(Work instruction A) In the passage about the chairman of the National Development and Reform Commission, who is named as the current director?
(Work instruction B) List every responsibility of the chairman that the passage about the chairman of the National Development and Reform Commission gives.
(Work instruction C) From the passage about the chairman of the National Development and Reform Commission, print the text between "The chairman of" and "of the commission.", inclusive.

(Page extract)
Chinese government position

The chairman of the National Development and Reform Commission of the People's Republic of China is the head of the National Development and Reform Commission of the People's Republic of China and a member of the State Council. Within the State Council, the position is third in order of precedence.

The chairman is responsible for leading the commission, presiding over its meetings, and signing important documents related to the commission. Officially, the chairman is nominated by the premier of the State Council, who is then approved by the National People's Congress or its Standing Committee and appointed by the president. The current director is Zheng Shanjie, who concurrently serves as the Chinese Communist Party Committee Secretary of the commission.

(Dataset)

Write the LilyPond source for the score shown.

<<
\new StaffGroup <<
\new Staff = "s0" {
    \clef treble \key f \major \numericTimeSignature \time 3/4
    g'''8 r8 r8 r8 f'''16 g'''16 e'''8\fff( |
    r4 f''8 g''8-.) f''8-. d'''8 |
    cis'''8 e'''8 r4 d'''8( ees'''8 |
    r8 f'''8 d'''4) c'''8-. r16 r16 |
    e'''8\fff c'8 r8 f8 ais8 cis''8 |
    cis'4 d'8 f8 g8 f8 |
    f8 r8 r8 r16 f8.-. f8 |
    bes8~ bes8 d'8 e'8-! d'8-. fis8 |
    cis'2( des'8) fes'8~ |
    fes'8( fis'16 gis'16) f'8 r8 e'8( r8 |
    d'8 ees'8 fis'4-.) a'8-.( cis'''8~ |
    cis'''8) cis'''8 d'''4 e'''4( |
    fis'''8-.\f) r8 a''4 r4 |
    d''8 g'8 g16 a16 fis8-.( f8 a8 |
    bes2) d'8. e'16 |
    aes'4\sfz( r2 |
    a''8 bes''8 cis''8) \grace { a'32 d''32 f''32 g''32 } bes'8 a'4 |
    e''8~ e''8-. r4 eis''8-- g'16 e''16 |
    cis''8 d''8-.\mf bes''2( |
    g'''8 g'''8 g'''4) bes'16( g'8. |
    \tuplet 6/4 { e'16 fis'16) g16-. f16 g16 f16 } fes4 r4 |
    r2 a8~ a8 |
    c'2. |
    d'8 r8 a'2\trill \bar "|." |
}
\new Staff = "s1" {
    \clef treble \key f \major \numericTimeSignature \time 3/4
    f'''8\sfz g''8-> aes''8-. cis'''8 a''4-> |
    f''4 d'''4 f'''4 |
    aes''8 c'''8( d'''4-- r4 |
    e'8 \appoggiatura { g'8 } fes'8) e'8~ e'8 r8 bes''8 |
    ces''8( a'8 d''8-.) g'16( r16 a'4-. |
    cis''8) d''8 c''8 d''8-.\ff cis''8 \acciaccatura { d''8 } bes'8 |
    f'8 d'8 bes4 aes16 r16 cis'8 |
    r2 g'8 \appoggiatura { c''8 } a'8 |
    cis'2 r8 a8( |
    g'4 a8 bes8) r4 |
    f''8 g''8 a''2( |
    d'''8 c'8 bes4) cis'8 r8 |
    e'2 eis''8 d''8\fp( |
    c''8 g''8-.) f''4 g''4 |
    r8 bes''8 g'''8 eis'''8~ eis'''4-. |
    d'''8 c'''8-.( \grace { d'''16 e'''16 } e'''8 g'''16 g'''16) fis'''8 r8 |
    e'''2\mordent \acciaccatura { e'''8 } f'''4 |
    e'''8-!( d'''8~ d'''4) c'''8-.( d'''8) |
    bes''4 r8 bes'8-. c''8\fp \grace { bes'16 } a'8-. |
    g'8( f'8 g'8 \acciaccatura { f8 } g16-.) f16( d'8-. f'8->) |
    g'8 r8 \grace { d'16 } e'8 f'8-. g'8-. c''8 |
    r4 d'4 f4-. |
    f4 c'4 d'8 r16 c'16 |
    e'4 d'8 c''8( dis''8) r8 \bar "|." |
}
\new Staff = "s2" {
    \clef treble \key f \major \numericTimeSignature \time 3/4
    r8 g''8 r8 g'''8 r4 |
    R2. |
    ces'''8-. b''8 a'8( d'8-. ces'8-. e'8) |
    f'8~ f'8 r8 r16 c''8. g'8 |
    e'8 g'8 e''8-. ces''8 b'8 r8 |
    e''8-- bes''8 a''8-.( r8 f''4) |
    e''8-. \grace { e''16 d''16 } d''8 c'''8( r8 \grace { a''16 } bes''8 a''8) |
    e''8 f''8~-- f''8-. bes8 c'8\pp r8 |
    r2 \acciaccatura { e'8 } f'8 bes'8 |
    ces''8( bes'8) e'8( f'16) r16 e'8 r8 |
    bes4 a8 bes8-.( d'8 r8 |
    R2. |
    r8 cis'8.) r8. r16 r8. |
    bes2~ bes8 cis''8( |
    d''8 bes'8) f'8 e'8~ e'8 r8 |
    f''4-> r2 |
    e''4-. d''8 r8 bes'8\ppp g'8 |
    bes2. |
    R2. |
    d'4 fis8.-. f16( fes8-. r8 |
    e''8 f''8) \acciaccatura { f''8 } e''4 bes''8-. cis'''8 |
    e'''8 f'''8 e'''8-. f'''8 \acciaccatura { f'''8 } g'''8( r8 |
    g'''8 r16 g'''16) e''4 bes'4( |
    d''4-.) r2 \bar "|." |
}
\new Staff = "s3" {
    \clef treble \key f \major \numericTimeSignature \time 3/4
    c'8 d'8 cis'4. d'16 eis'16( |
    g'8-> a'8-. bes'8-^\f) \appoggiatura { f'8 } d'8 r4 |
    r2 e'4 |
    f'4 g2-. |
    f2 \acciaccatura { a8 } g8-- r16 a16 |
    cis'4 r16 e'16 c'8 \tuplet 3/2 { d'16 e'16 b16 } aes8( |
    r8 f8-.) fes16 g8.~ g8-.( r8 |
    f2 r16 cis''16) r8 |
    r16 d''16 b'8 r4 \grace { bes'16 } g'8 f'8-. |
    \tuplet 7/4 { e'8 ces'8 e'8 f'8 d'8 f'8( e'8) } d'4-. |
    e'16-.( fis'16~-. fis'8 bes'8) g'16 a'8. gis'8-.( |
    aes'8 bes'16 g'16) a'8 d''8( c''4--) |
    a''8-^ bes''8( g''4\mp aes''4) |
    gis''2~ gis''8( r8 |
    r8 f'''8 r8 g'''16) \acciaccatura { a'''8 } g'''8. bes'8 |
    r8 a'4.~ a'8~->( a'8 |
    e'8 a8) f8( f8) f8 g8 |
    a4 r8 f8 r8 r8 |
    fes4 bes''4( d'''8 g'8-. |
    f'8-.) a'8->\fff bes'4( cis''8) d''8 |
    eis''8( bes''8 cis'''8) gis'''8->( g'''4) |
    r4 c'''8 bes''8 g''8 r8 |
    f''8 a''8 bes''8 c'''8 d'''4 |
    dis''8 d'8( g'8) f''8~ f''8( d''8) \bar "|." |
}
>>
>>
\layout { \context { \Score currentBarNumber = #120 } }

(Final answer A) Zheng Shanjie

(Final answer B)
- Leading the commission
- Presiding over its meetings
- Signing important documents related to the commission

(Final answer C)
The chairman of the National Development and Reform Commission of the People's Republic of China is the head of the National Development and Reform Commission of the People's Republic of China and a member of the State Council. Within the State Council, the position is third in order of precedence.

The chairman is responsible for leading the commission, presiding over its meetings, and signing important documents related to the commission. Officially, the chairman is nominated by the premier of the State Council, who is then approved by the National People's Congress or its Standing Committee and appointed by the president. The current director is Zheng Shanjie, who concurrently serves as the Chinese Communist Party Committee Secretary of the commission.